■ **Exercise details**: Only lines containing the string "Singapore" belong in the answer; find them in the records and copy them.

________________________________________

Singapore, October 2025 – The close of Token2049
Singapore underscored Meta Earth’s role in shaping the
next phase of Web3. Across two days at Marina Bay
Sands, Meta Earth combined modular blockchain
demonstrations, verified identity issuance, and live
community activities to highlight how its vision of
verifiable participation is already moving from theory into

________________________________________

■ **Exercise response**:
Singapore, October 2025 – The close of Token2049
Singapore underscored Meta Earth’s role in shaping the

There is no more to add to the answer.